Right, you are going to put it in the small circle in the middle. Please do not fill anything else out on the model until we have some input. We are going to read a book about habitats called I See A Kookaburra! and an e-book (alternatively you could watch this video about habitats.) I would like you to listen and see if you can find a definition for the word "habitat", think about what it would look like, think of examples and non-examples. When we are done with the book, you will work with your partner to fill the Frayer model sheet out.
However, we are going to make some changes to the way we did it for biodiversity. Instead of drawing pictures of examples and non-examples, we are going to be just writing words instead.
It was too difficult when completing the Frayer model for the word biodiversity to write examples. With the word habitat, it should be easier, so I made this change, which is the way most models show.
I want to give the children experience with using the Frayer model and also familiarity with the term habitat. This activity gets at the heart of both. Using a picture book and e-book always a great way to sustain the children's attention and hook them into learning without them even knowing it.
In the children's science journals, I have them reflect on today's lesson. I write the sentence frame "Today I learned......" on the board for them to copy and finish with their own thoughts and ideas.
I want you to reflect on our learning today. We have used a Frayer Model to learn about the words biodiversity and the word habitat. We listened to a book about all different kinds of animals that live in different habitats. I would like you to think deeply. To think deeply means to make connections between the big concepts that we learned about today. If I said I learned that an iguana is green or that a macaw lives in the rain forest, those ideas would just be simple facts, not deep learning. Think deeply...what is the most important thing that you learned? I would like you to copy the beginning of this sentence and then continue with your own thoughts. Think like a scientist and bridge the big ideas together!

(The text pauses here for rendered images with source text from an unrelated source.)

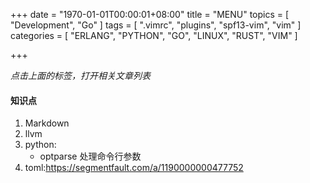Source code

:+++
date = "1970-01-01T00:00:01+08:00"
title = "MENU"
topics = [ "Development", "Go" ]
tags = [ ".vimrc", "plugins", "spf13-vim", "vim" ]
categories = [
  "ERLANG",
  "PYTHON",
  "GO",
  "LINUX",
  "RUST",
  "VIM"
]

+++

*点击上面的标签，打开相关文章列表*

#### 知识点
1. Markdown
2. llvm
3. python:
    * optparse 处理命令行参数
4. toml:https://segmentfault.com/a/1190000000477752
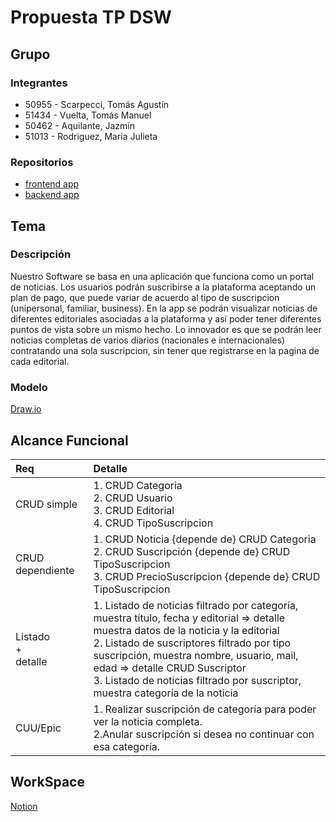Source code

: # Propuesta TP DSW

## Grupo
### Integrantes
* 50955 - Scarpecci, Tomás Agustín
* 51434 - Vuelta, Tomás Manuel
* 50462 - Aquilante, Jazmín
* 51013 - Rodriguez, Maria Julieta

### Repositorios
* [frontend app](https://github.com/tomasscarpecci/frontend-app)
* [backend app](https://github.com/tomasscarpecci/backend-app)

## Tema
### Descripción
Nuestro Software se basa en una aplicación que funciona como un portal de noticias. Los usuarios podrán suscribirse a la plataforma aceptando un plan de pago, que puede variar de acuerdo al tipo de suscripcion (unipersonal, familiar, business). En la app se podrán visualizar noticias de diferentes editoriales asociadas a la plataforma y así poder tener diferentes puntos de vista sobre un mismo hecho. Lo innovador es que se podrán leer noticias completas de varios diarios (nacionales e internacionales) contratando una sola suscripcion, sin tener que registrarse en la pagina de cada editorial.

### Modelo
[Draw.io](https://app.diagrams.net/#G1vNt57zkz5b0-Ddx8Oxv6-CXo2ww_BEuQ#%7B%22pageId%22%3A%22BZU_zNHKANrZMkoOcO2Y%22%7D) 

## Alcance Funcional 
|Req|Detalle|
|:-|:-|
|CRUD simple|1. CRUD Categoria<br>2. CRUD Usuario<br>3. CRUD Editorial<br>4. CRUD TipoSuscripcion|
|CRUD dependiente|1. CRUD Noticia {depende de} CRUD Categoria<br>2. CRUD Suscripción {depende de} CRUD TipoSuscripcion<br>3. CRUD PrecioSuscripcion {depende de} CRUD TipoSuscripcion |
|Listado<br>+<br>detalle| 1. Listado de noticias filtrado por categoría, muestra título, fecha y editorial => detalle muestra datos de la noticia y la editorial<br> 2. Listado de suscriptores filtrado por tipo suscripción, muestra nombre, usuario, mail, edad ⇒ detalle CRUD Suscriptor<br>3. Listado de noticias filtrado por suscriptor, muestra categoría de la noticia |
|CUU/Epic|1. Realizar suscripción de categoría para poder ver la noticia completa.<br>2.Anular suscripción si desea no continuar con esa categoría.|

## WorkSpace
[Notion](https://www.notion.so/Workspace-Desarrollo-de-SW-73c2ff5055bc4f3ea4d0dc12968b0895?pvs=4)
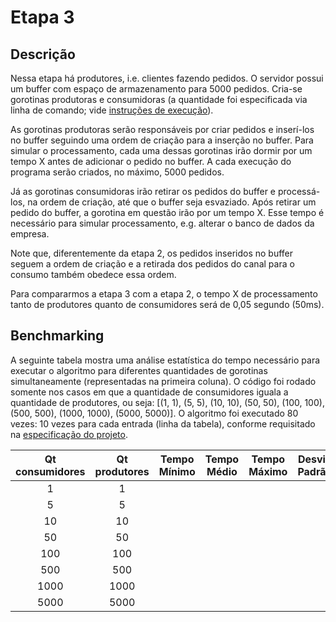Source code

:# Etapa 3

## Descrição

Nessa etapa há produtores, i.e. clientes fazendo pedidos. O servidor possui um buffer com espaço de armazenamento para 5000 pedidos. Cria-se gorotinas produtoras e consumidoras \(a quantidade foi especificada via linha de comando; vide [instruções de execução](1-instrucoes.md)\).

As gorotinas produtoras serão responsáveis por criar pedidos e inserí-los no buffer seguindo uma ordem de criação para a inserção no buffer. Para simular o processamento, cada uma dessas gorotinas irão dormir por um tempo X antes de adicionar o pedido no buffer. A cada execução do programa serão criados, no máximo, 5000 pedidos.

Já as gorotinas consumidoras irão retirar os pedidos do buffer e processá-los, na ordem de criação, até que o buffer seja esvaziado. Após retirar um pedido do buffer, a gorotina em questão irão por um tempo X. Esse tempo é necessário para simular processamento, e.g. alterar o banco de dados da empresa.

Note que, diferentemente da etapa 2, os pedidos inseridos no buffer seguem a ordem de criação e a retirada dos pedidos do canal para o consumo também obedece essa ordem.

Para compararmos a etapa 3 com a etapa 2, o tempo X de processamento tanto de produtores quanto de consumidores será de 0,05 segundo \(50ms\).

## Benchmarking

A seguinte tabela mostra uma análise estatística do tempo necessário para executar o algoritmo para diferentes quantidades de gorotinas simultaneamente \(representadas na primeira coluna\). O código foi rodado somente nos casos em que a quantidade de consumidores iguala a quantidade de produtores, ou seja: \[\(1, 1\), \(5, 5\), \(10, 10\), \(50, 50\), \(100, 100\), \(500, 500\), \(1000, 1000\), \(5000, 5000\)\]. O algoritmo foi executado 80 vezes: 10 vezes para cada entrada \(linha da tabela\), conforme requisitado na [especificação do projeto](../Trabalho-Go.pdf).

| Qt consumidores | Qt produtores | Tempo Mínimo | Tempo Médio | Tempo Máximo | Desvio Padrão |
| :---: | :---: | :---: | :---: | :---: | :---: |
| 1 | 1 |  |  |  |  |
| 5 | 5 |  |  |  |  |
| 10 | 10 |  |  |  |  |
| 50 | 50 |  |  |  |  |
| 100 | 100 |  |  |  |  |
| 500 | 500 |  |  |  |  |
| 1000 | 1000 |  |  |  |  |
| 5000 | 5000 |  |  |  |  |



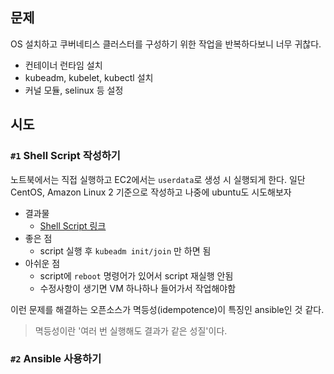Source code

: ## 문제

OS 설치하고 쿠버네티스 클러스터를 구성하기 위한 작업을 반복하다보니 너무 귀찮다. 

- 컨테이너 런타임 설치
- kubeadm, kubelet, kubectl 설치
- 커널 모듈, selinux 등 설정

## 시도

### `#1`  Shell Script 작성하기

노트북에서는 직접 실행하고 EC2에서는 `userdata`로 생성 시 실행되게 한다. 일단 CentOS, Amazon Linux 2 기준으로 작성하고 나중에 ubuntu도 시도해보자

- 결과물
    - [Shell Script 링크](https://github.com/choshsh/devops-study/blob/master/script/install_k8s.sh)
- 좋은 점
    - script 실행 후 `kubeadm init/join` 만 하면 됨
- 아쉬운 점
    - script에 `reboot` 명령어가 있어서 script 재실행 안됨
    - 수정사항이 생기면 VM 하나하나 들어가서 작업해야함

이런 문제를 해결하는 오픈소스가 멱등성(idempotence)이 특징인 ansible인 것 같다.

> 멱등성이란 '여러 번 실행해도 결과가 같은 성질'이다.
> 

### `#2` Ansible 사용하기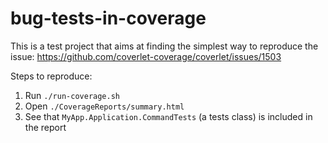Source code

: # bug-tests-in-coverage

This is a test project that aims at finding the simplest way to reproduce the issue:
https://github.com/coverlet-coverage/coverlet/issues/1503

Steps to reproduce:

1. Run `./run-coverage.sh`
2. Open `./CoverageReports/summary.html`
3. See that `MyApp.Application.CommandTests` (a tests class) is included in the report
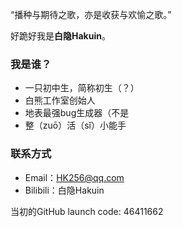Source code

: “播种与期待之歌，亦是收获与欢愉之歌。”

好跪好我是**白隐Hakuin**。

### 我是谁？
- 一只初中生，简称初生（？）
- 白熊工作室创始人
- 地表最强bug生成器（不是
- 整（zuō）活（sǐ）小能手

### 联系方式
- Email：HK256@qq.com
- Bilibili：白隐Hakuin

当初的GitHub launch code: 46411662

<!---
Hakuin123/Hakuin123 is a ✨ special ✨ repository because its `README.md` (this file) appears on your GitHub profile.
You can click the Preview link to take a look at your changes.
--->
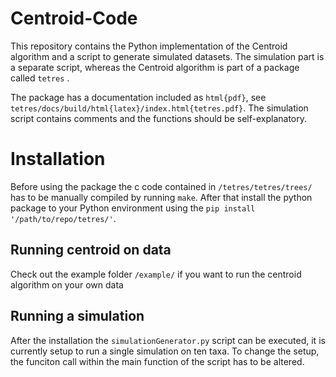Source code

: # Centroid-Code

This repository contains the Python implementation of the Centroid algorithm and a script to generate simulated datasets.
The simulation part is a separate script, whereas the Centroid algorithm is part of a package called `tetres` .

The package has a documentation included as `html{pdf}`, see `tetres/docs/build/html{latex}/index.html{tetres.pdf}`. 
The simulation script contains comments and the functions should be self-explanatory.

# Installation

Before using the package the c code contained in `/tetres/tetres/trees/` has to be manually compiled by running `make`.
After that install the python package to your Python environment using the `pip install '/path/to/repo/tetres/'`.

## Running centroid on data

Check out the example folder `/example/` if you want to run the centroid algorithm on your own data

## Running a simulation

After the installation the `simulationGenerator.py` script can be executed, it is currently setup to run a single simulation on ten taxa.
To change the setup, the funciton call within the main function of the script has to be altered.

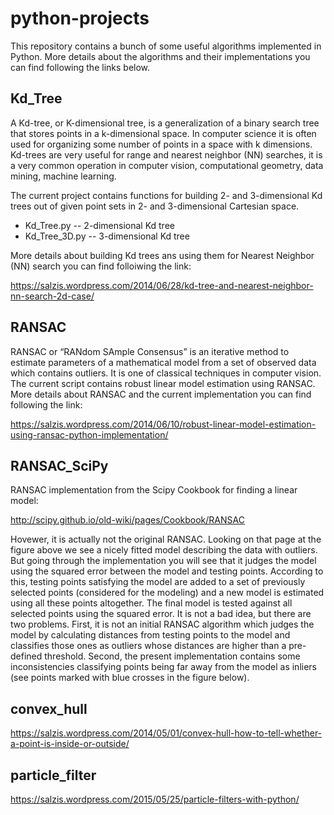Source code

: # python-projects

This repository contains a bunch of some useful algorithms implemented in Python. More details about the algorithms and their implementations you can find following the links below.

## Kd_Tree

A Kd-tree, or K-dimensional tree, is a generalization of a binary search tree that stores points in a k-dimensional space. In computer science it is often used for organizing some number of points in a space with k dimensions. Kd-trees are very useful for range and nearest neighbor (NN) searches, it is a very common operation in computer vision, computational geometry, data mining, machine learning.

The current project contains functions for building 2- and 3-dimensional Kd trees out of given point sets in 2- and 3-dimensional Cartesian space. 

* Kd_Tree.py -- 2-dimensional Kd tree
* Kd_Tree_3D.py -- 3-dimensional Kd tree

More details about building Kd trees ans using them for Nearest Neighbor (NN) search you can find folloiwing the link:

https://salzis.wordpress.com/2014/06/28/kd-tree-and-nearest-neighbor-nn-search-2d-case/

## RANSAC

RANSAC or “RANdom SAmple Consensus” is an iterative method to estimate parameters of a mathematical model from a set of observed data which contains outliers. It is one of classical techniques in computer vision. The current script contains robust linear model estimation using RANSAC. More details about RANSAC and the current implementation you can find following the link:

https://salzis.wordpress.com/2014/06/10/robust-linear-model-estimation-using-ransac-python-implementation/

## RANSAC_SciPy

RANSAC implementation from the Scipy Cookbook for finding a linear model:

http://scipy.github.io/old-wiki/pages/Cookbook/RANSAC

Hovewer, it is actually not the original RANSAC. Looking on that page at the figure above we see a nicely fitted model describing the data with outliers. But going through the implementation you will see that it judges the model using the squared error between the model and testing points. According to this, testing points satisfying the model are added to a set of previously selected points (considered for the modeling) and a new model is estimated using all these points altogether. The final model is tested against all selected points using the squared error. It is not a bad idea, but there are two problems. First, it is not an initial RANSAC algorithm which judges the model by calculating distances from testing points to the model and classifies those ones as outliers whose distances are higher than a pre-defined threshold. Second, the present implementation contains some inconsistencies classifying points being far away from the model as inliers (see points marked with blue crosses in the figure below).

## convex_hull

https://salzis.wordpress.com/2014/05/01/convex-hull-how-to-tell-whether-a-point-is-inside-or-outside/

## particle_filter

https://salzis.wordpress.com/2015/05/25/particle-filters-with-python/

I give them ample time to complete the prompt. I am looking for them to possibly use the words biodiversity or habitat in their writing, or tie-in some of the examples we used in class (see Frayer Model student notebook sample--both sides). Here is a sample of where the student complete the form correctly and wrote a big idea. In the second sample the student did not get the correct idea of the prompt, although she filled out the Frayer model correctly. The child in this Frayer sample 4 has the main idea also, but needs to write on the lines.
I end this lesson with introducing the Essential Questions for the habitat unit. I pull the colored copies up on the Smartboard. I tell the students that we will be working on trying to answer the questions with each lesson that is learned.